Se que no esta facil pero es esto o comprar otros dos controles, ojala alguien me pueda ayudar.


----------



## EinSoldiatGott (Abr 5, 2006)

Angergun dijo:
			
		

> tengo un cliente al que le tengo que entregar dos mandos inalambricos convertidos a palancas tipo arcadia, compre botones y palancas con el distribuidor y me dispuse a cortar madera etc. cuando llegue a la parte de modificar los controles (estoy usando dos acteck inalambricos) no consegui que el receptor recibiera señal alguna.
> por desgracia, cometi algun error y uno de los mandos ya no enciende, lo lleve a que lo revisara un amigo y no encontro la falla, me temo que tendre que compar los mandos de nuevo.
> pero bueno ahi van las preguntas.
> 
> ...



De que se puede se puede, pero va a ser un gran lío, he visto decodificadores de controles remoto hechos con pics, si usted sabe utilizarlos, puede aventarse uno, yo la verda lo pensaría, serán varias horas de pruebas, además de que no creo que sean IR sino RF y desconosco acerca de la materia.

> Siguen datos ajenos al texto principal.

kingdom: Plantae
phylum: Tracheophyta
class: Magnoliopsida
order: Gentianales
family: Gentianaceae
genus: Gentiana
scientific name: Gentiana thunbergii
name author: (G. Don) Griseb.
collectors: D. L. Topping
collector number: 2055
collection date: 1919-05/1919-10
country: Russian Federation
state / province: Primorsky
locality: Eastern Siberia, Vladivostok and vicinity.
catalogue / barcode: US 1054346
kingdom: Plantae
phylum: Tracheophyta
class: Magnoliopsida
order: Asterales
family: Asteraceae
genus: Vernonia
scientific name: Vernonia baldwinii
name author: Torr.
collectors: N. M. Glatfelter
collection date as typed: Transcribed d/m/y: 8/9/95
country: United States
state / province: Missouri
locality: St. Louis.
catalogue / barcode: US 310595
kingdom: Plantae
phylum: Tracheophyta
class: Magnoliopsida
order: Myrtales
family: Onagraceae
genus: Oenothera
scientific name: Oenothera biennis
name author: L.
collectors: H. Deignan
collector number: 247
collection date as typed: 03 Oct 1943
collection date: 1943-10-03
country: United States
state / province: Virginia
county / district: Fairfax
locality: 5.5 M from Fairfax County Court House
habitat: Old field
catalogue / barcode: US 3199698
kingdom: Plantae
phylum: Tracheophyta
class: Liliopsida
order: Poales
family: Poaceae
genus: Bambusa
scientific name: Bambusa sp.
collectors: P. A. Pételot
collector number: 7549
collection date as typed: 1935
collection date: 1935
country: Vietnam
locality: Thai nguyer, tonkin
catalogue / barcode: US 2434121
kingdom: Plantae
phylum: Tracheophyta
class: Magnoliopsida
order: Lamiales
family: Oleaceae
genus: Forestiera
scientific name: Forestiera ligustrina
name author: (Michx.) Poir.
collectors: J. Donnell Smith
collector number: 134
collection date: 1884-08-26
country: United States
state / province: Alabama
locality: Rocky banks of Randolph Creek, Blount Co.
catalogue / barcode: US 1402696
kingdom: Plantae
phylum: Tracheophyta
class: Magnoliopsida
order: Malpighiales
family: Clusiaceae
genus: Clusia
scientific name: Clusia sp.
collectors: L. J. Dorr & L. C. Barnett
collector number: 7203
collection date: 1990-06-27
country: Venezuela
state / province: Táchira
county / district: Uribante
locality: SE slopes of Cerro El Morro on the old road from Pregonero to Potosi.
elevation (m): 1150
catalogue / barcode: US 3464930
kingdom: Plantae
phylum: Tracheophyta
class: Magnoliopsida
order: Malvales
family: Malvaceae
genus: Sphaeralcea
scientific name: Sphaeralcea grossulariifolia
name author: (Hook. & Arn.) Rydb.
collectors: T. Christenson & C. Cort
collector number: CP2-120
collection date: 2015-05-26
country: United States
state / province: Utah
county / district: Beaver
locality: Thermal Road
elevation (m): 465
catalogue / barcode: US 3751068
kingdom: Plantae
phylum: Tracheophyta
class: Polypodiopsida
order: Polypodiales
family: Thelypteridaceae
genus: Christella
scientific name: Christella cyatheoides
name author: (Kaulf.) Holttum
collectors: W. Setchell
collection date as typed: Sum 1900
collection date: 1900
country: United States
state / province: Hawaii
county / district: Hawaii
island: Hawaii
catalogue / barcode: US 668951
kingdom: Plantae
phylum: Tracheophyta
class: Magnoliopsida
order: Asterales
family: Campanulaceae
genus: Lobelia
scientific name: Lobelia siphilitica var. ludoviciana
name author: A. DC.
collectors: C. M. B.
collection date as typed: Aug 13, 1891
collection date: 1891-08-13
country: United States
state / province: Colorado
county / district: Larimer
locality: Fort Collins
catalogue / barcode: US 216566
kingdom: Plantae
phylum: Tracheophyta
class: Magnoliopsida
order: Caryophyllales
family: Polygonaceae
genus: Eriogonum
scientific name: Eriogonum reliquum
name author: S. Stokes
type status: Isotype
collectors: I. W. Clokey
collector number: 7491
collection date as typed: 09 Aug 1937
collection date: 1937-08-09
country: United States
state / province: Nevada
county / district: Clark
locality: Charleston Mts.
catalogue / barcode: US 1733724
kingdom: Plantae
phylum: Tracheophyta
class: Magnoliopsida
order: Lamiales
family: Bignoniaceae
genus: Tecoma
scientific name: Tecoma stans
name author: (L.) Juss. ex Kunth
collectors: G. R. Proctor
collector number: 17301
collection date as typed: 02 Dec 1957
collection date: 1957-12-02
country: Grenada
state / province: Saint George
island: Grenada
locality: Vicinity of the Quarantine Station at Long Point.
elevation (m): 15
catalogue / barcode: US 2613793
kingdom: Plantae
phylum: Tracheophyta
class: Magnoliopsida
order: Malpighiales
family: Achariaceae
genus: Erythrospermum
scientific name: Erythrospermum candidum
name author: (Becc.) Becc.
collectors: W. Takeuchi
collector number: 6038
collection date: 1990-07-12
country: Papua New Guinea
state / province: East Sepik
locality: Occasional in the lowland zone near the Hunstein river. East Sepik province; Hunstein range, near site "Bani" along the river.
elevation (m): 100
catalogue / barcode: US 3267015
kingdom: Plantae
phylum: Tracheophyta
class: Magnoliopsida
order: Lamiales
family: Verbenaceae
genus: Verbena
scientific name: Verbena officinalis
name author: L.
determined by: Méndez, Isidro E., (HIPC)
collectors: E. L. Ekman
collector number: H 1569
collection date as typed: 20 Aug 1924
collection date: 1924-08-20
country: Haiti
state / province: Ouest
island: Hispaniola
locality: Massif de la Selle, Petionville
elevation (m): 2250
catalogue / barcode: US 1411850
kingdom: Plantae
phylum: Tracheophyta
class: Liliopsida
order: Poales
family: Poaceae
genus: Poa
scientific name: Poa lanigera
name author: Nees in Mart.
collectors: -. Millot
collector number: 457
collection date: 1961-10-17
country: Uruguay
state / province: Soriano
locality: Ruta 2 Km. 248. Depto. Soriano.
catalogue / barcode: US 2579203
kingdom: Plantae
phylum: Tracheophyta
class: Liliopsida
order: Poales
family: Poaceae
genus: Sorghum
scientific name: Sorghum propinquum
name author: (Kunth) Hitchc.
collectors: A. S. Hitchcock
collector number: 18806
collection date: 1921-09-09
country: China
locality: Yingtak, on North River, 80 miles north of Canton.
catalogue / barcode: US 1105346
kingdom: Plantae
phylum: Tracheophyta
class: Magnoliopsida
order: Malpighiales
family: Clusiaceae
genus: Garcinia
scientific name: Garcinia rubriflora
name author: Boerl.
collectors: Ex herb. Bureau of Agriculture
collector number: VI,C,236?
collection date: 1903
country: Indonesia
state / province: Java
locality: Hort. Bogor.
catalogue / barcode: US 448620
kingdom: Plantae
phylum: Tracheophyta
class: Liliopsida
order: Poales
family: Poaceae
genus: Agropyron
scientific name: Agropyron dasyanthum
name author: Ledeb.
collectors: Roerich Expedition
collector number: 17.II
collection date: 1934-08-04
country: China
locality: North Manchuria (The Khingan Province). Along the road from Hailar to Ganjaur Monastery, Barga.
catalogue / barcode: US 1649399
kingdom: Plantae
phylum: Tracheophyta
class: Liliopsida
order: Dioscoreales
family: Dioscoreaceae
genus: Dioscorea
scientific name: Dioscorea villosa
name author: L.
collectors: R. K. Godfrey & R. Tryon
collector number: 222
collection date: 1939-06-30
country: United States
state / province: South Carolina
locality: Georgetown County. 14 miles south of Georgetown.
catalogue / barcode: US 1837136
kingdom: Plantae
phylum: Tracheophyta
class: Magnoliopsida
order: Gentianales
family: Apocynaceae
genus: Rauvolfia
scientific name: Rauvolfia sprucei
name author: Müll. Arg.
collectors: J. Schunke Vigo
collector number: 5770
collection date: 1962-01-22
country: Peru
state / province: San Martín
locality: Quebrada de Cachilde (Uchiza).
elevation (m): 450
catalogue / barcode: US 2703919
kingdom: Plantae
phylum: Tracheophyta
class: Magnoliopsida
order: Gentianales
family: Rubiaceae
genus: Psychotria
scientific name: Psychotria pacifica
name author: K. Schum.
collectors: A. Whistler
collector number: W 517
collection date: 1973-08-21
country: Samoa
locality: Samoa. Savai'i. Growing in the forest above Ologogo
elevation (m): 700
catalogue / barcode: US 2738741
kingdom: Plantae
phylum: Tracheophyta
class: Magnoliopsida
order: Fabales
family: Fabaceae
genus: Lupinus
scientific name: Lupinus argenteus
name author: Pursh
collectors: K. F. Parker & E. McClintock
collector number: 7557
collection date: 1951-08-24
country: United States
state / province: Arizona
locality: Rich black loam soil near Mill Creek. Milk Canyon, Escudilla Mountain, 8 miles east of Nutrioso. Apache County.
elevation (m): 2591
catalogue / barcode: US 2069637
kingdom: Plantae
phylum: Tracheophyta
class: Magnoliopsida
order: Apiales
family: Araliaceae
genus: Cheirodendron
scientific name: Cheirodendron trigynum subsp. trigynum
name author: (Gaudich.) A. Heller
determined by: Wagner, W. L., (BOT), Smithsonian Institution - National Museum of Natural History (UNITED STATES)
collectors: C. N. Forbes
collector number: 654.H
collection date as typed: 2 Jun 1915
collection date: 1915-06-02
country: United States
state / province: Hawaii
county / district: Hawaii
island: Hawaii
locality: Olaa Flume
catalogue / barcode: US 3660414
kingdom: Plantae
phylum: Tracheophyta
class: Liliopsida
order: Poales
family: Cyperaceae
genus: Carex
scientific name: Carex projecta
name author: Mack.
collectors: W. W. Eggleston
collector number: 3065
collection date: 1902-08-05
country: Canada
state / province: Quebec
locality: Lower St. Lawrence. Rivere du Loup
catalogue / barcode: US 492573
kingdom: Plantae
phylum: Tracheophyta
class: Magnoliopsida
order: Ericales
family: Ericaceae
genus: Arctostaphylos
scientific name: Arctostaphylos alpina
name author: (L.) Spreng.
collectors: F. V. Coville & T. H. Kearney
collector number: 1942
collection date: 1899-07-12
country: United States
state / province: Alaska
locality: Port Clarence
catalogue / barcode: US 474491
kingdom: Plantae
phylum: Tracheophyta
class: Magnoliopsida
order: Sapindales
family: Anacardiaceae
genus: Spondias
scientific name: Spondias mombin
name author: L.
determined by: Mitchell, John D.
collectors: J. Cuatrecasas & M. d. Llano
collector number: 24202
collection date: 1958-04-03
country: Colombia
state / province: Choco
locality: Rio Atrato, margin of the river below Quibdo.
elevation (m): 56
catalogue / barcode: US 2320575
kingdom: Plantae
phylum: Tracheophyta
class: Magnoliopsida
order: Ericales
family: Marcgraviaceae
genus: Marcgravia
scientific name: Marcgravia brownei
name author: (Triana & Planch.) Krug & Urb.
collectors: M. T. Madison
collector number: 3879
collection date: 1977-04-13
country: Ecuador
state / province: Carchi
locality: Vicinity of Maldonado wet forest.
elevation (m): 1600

Saludos y espero solucione su problema


----------



## Angergun (Abr 10, 2006)

Suena complicado y la verdad es que yo no soy experto en esta area. No le temo a investigar y aprender pero tambien se mis limites, tal vez voy a necesitar comprar otro par de controles y esta vez ser muy cuidadoso para no sacar de frecuencia la señal.

Gracias por tu respuesta y por cierto, yo soy fan de calico electronico, excelente animacion flash!.


----------



## EinSoldiatGott (Abr 10, 2006)

Angergun dijo:
			
		

> Suena complicado y la verdad es que yo no soy experto en esta area. No le temo a investigar y aprender pero tambien se mis limites, tal vez voy a necesitar comprar otro par de controles y esta vez ser muy cuidadoso para no sacar de frecuencia la señal.
> 
> Gracias por tu respuesta y por cierto, yo soy fan de calico electronico, excelente animacion flash!.



Si lo que pasó fue que se desincronizaron, tal vez tenganalgún botón para encontrar la freccuencia, como mi mouse inalámbrico, apachurro un botón del receptor y el emisor al mismo tiempo y entre ambos se encuentran.

Y cálico electrónico esta muy gracioso 

Saludos


----------